Martha Rosenberg is a scare-mongering opportunist. It’s ironic, really. She writes about how “big pharma” wants to “over” medicate to make money. Well, what is she doing? She’s writing article after article with high-paying keywords (coincide? Nope!), slightly changing some articles and recycling them again (Do you know how long this article’s been around in how many different forms?!), all the while not actually doing her homework on what she’s writing about, and ignoring when her inaccuracies are brought to her attention. She does not understand the basic principles of autoimmune diseases such as RA, and how it’s diagnosed and treated. For example, she portrays the concept of suppressing the immune system as drugs like Humira do as something scary and crazy — when in reality, that is exactly WHY they work for autoimmune disease, because the immune system is attacking itself and currently one of the few treatments is to suppress the immune system. She acts as if suppressing the immune system is some terrible side effect of the drugs when, in fact, it is the exact PURPOSE of the drug. She displays ignorance and laziness on an alarming scale. Perhaps she should talk to doctors and patients about these diseases rather than quoting WebMD! That’s what a REAL reporter would do … or just anyone who actually cared about what she was writing about being factual and accurate.

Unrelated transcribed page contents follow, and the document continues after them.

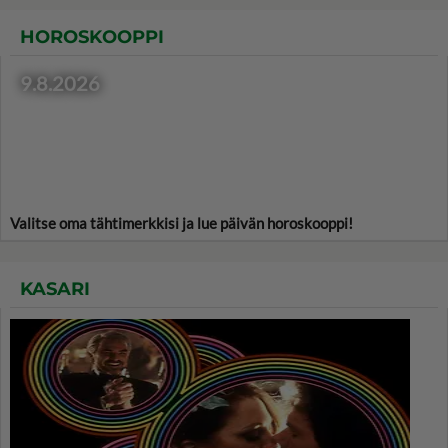
HOROSKOOPPI
9.8.2026
Valitse oma tähtimerkkisi ja lue päivän horoskooppi!
KASARI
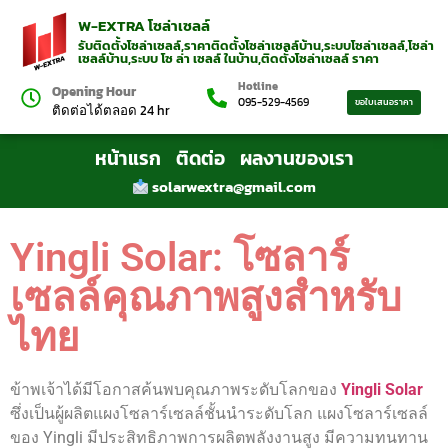
W-EXTRA โซล่าเซลล์
รับติดตั้งโซล่าเซลล์,ราคาติดตั้งโซล่าเซลล์บ้าน,ระบบโซล่าเซลล์,โซล่า
เซลล์บ้าน,ระบบ โซ ล่า เซลล์ ในบ้าน,ติดตั้งโซล่าเซลล์ ราคา
Hotline
Opening Hour
095-529-4569
ขอใบเสนอราคา
ติดต่อได้ตลอด 24 hr
หน้าแรก
ติดต่อ
ผลงานของเรา
solarwextra@gmail.com
Yingli Solar: โซลาร์
เซลล์คุณภาพสูงสำหรับ
ไทย
ข้าพเจ้าได้มีโอกาสค้นพบคุณภาพระดับโลกของ
Yingli Solar
ซึ่งเป็นผู้ผลิตแผงโซลาร์เซลล์ชั้นนำระดับโลก แผงโซลาร์เซลล์
ของ Yingli มีประสิทธิภาพการผลิตพลังงานสูง มีความทนทาน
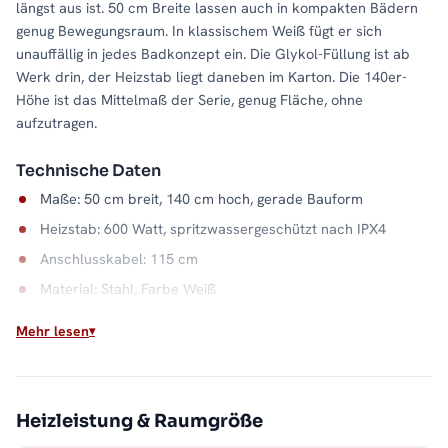
längst aus ist. 50 cm Breite lassen auch in kompakten Bädern
genug Bewegungsraum. In klassischem Weiß fügt er sich
unauffällig in jedes Badkonzept ein. Die Glykol-Füllung ist ab
Werk drin, der Heizstab liegt daneben im Karton. Die 140er-
Höhe ist das Mittelmaß der Serie, genug Fläche, ohne
aufzutragen.
Technische Daten
Maße: 50 cm breit, 140 cm hoch, gerade Bauform
Heizstab: 600 Watt, spritzwassergeschützt nach IPX4
Anschlusskabel: 115 cm
Material: Stahl, Farbe Weiß
Wandabstand: 9 bis 10,5 cm
Mehr lesen
Elektrisch heizen, wann Sie wollen
Weil der ALPIYA elektrisch arbeitet, bleiben Handtücher auch
warm, wenn die Zentralheizung aus ist: im Sommer, in der
Heizleistung & Raumgröße
Übergangszeit oder im Gäste-WC. Der Stahlkorpus mit gerader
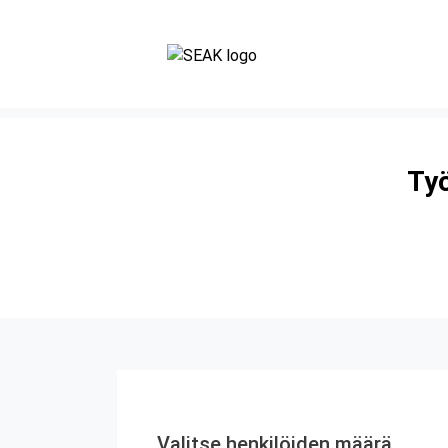
Työ
Valitse henkilöiden määrä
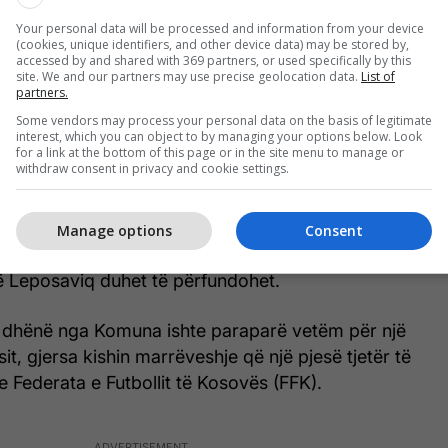
 tenderi përfundoi nën hetime të Departamentit të
Your personal data will be processed and information from your device
(cookies, unique identifiers, and other device data) may be stored by,
e në Policinë e Kosovës. Nga ky organ thanë për
accessed by and shared with 369 partners, or used specifically by this
Lirë (REL) se hetimet po vazhdojnë, por se nuk
site. We and our partners may use precise geolocation data.
List of
partners.
llësi “për shkak të pengimit në hetim”.
Some vendors may process your personal data on the basis of legitimate
interest, which you can object to by managing your options below. Look
iqit, Hetemi, i ka treguar REL-it se për rastin është
for a link at the bottom of this page or in the site menu to manage or
withdraw consent in privacy and cookie settings.
ga Policia në cilësinë e dëshmitarit.
istër në detyrë për Komunitete dhe Kthim i
Manage options
Consent
gulmon se tenderi ishte dhënë në pajtim me ligjin,
në Leposaviq duhet të përfundohet.
i i dhënë nga Komuna ishte paraparë vetëm për një
it, gjersa kishin marrëveshje që një pjesë tjetër të
te Federata e Futbollit të Kosovës (FFK).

I have psoriatic arthritis, a close cousin of RA. There is NO test for what I have. Does that mean it doesn’t exist? What an asinine suggestion. Would you like to see pictures of my deformed toes? Oh, and in case you’re wondering, the toes became deformed during the years it took doctors to figure out what was wrong with me — because yes, INDEED, it is possible to have pain (not subtle!) and not know what is wrong with you while having a very serious disease (combating yet another asinine suggestion). Since being diagnosed and being treated with biologics, the deformities have stopped. Imagine that!
Lastly, as someone living with an autoimmune disease for several years, I can say with absolute certainty that no health insurance is covering the RA drugs Mizz Rosenberg is talking about without a hell of a lot of diagnostic methods. I’ve had to fight tool and pitted nail to get my medications covered. So there’s yet another completely untrue statement by Mizz Rosenberg.
I encourage you to stop posting inflammatory, scare-mongering, inaccurate, untrue statements such as this. Wouldn’t THAT be the ethical thing to do?
I have a problem with doctors prescribing and administering Remicade. I took my daughter who has Crohn’s to a major city for a consult with a GI specialist and he prescribed Remicade ASAP as it had been nine weeks since her last infusion. He set up the infusion for late that afternoon but my daughter was tired from the colonoscopy and we drove home. I made arrangements with the local infusion treatment room to administer the Remicade upon receipt of the GI’s orders. He refused to fax any orders!!! His infusion room is booked for a week but my daughter’s need is not important. It seems that the money to be made administering Remicade is more important than my daughter receiving a timely dose.